Le point commun entre ces procédures réside dans le soupçon d’une présentation trompeuse des niveaux réels de NOx. Les autorités cherchent à savoir si les consommateurs ont acheté des véhicules en pensant qu’ils respectaient pleinement les normes antipollution, alors que leurs performances environnementales auraient été différentes sur route.
Pour l’industrie automobile, ce volet français prolonge un scandale mondial déclenché en 2015 avec Volkswagen. Mais chaque dossier possède ses spécificités techniques, ses modèles concernés et ses éléments de preuve. La justice devra donc trancher constructeur par constructeur, sans confondre les responsabilités. L’affaire reste néanmoins symbolique d’une époque où le diesel, longtemps présenté comme performant et sobre, s’est retrouvé au centre d’un débat sanitaire, écologique et judiciaire majeur.

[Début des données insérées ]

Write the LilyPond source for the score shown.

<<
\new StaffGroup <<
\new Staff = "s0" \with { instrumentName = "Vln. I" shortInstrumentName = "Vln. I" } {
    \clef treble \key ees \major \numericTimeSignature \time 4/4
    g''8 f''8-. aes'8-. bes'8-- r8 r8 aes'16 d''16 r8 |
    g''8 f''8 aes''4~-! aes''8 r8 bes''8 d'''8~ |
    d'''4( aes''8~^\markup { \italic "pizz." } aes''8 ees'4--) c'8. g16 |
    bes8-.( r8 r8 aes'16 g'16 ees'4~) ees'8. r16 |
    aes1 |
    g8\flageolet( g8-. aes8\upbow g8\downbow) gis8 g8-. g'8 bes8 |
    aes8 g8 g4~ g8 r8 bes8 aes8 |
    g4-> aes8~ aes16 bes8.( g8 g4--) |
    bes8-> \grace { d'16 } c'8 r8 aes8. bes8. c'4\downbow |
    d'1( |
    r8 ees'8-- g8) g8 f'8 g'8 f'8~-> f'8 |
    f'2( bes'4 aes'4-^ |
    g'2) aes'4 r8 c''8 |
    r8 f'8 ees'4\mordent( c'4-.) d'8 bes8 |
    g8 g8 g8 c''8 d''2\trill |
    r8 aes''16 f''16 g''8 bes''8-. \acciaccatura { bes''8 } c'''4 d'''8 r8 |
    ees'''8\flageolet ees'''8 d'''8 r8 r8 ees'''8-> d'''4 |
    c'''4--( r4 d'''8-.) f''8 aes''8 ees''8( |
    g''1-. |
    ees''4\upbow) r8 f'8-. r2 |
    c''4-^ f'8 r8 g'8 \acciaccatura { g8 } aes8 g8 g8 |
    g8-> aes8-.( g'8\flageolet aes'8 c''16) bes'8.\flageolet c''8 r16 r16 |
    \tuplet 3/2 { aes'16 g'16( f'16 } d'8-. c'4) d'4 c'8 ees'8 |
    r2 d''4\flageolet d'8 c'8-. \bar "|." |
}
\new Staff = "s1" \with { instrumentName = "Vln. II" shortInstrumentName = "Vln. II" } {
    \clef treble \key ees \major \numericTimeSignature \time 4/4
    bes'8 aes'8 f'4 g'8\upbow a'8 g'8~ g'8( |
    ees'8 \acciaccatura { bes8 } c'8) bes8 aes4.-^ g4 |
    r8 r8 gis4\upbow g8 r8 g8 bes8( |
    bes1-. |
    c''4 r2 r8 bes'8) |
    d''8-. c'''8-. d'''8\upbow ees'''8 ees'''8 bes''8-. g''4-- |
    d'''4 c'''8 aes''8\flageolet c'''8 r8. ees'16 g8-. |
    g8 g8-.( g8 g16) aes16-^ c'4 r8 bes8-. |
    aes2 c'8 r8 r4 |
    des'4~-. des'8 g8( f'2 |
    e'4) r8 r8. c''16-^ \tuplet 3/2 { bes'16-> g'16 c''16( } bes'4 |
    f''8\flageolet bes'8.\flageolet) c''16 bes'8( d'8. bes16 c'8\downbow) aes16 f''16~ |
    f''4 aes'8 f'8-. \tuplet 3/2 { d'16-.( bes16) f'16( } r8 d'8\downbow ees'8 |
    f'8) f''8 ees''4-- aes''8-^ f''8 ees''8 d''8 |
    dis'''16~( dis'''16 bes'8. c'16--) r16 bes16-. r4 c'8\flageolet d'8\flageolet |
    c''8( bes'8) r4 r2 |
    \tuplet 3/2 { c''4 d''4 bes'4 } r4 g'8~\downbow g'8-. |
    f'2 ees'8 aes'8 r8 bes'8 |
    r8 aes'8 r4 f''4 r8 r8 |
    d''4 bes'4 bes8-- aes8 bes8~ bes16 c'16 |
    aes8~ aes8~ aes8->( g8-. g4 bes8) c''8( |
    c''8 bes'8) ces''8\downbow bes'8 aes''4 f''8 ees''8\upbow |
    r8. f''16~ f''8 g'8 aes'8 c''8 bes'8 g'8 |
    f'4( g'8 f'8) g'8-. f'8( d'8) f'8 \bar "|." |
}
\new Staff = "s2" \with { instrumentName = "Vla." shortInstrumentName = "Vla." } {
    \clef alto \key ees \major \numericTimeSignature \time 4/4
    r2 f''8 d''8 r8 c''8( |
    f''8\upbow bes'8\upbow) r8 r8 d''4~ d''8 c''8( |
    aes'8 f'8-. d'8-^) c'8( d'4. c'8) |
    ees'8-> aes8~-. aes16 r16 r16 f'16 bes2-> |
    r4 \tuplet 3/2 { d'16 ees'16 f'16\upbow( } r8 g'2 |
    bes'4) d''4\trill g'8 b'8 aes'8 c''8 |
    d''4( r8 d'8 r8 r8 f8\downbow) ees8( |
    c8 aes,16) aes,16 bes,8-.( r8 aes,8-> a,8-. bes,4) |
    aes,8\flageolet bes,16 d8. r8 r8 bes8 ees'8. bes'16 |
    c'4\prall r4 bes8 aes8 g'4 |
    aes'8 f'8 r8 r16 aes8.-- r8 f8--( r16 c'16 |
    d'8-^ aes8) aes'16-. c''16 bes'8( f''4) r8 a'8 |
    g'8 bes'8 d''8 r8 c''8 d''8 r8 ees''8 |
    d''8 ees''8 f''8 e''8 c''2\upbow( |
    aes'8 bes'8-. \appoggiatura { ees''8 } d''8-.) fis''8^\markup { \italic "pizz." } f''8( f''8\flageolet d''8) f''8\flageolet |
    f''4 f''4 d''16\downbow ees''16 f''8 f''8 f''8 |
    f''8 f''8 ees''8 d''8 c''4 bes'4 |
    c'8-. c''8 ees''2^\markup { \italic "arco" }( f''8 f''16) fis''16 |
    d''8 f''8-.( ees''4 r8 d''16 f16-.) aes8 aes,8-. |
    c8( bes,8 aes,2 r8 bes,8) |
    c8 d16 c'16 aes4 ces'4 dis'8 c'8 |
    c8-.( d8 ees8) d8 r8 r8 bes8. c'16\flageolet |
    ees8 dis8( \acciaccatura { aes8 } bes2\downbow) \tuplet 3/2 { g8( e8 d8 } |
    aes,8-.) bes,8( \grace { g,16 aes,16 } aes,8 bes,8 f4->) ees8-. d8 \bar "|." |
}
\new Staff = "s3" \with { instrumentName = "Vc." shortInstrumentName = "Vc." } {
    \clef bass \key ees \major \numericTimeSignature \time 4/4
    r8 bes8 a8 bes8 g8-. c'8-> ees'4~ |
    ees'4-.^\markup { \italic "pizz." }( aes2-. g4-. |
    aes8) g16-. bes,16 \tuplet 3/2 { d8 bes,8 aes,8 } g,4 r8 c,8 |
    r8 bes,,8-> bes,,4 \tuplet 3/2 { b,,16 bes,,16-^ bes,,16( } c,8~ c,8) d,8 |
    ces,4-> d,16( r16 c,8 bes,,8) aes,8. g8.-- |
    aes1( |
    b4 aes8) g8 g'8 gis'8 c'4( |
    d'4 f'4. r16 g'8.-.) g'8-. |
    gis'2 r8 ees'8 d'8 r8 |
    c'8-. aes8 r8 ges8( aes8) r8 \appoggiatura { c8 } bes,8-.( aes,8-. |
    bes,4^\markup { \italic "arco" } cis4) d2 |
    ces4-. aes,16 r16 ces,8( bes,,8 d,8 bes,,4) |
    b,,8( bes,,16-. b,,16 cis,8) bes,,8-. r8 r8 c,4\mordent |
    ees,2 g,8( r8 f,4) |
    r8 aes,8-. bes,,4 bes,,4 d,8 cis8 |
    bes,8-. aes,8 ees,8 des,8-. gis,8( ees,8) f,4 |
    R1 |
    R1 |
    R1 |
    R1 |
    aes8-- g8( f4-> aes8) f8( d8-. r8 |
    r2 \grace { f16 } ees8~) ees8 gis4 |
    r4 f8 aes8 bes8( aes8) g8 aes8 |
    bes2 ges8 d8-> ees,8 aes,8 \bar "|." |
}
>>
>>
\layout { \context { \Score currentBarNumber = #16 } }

Stellantis sous pression face aux enjeux judiciaires sanitaires et industriels
En intégrant Fiat Chrysler, Stellantis hérite aussi d’un passif judiciaire sensible. Le groupe franco-italo-américain, né de la fusion entre PSA et FCA, doit composer avec un dossier qui dépasse la seule question pénale : il touche à la réputation, à la confiance des clients et à la stratégie industrielle dans un marché automobile en pleine transition énergétique.
Les enjeux sanitaires sont au premier plan. Les émissions de NOx contribuent à la dégradation de la qualité de l’air et peuvent favoriser des pathologies respiratoires, en particulier chez les personnes vulnérables. C’est ce lien entre pollution automobile et santé publique qui donne au dossier une portée particulière, bien au-delà des propriétaires de véhicules concernés.
Sur le plan industriel, cette affaire intervient alors que les constructeurs accélèrent vers l’électrification, les normes européennes plus strictes et la réduction progressive de la place du diesel. Pour Stellantis, l’enjeu consiste à défendre son héritage technique tout en consolidant son image de groupe tourné vers des mobilités moins polluantes. Le futur procès pourrait ainsi raviver le débat sur la responsabilité des constructeurs dans la transition écologique et sur la transparence due aux automobilistes.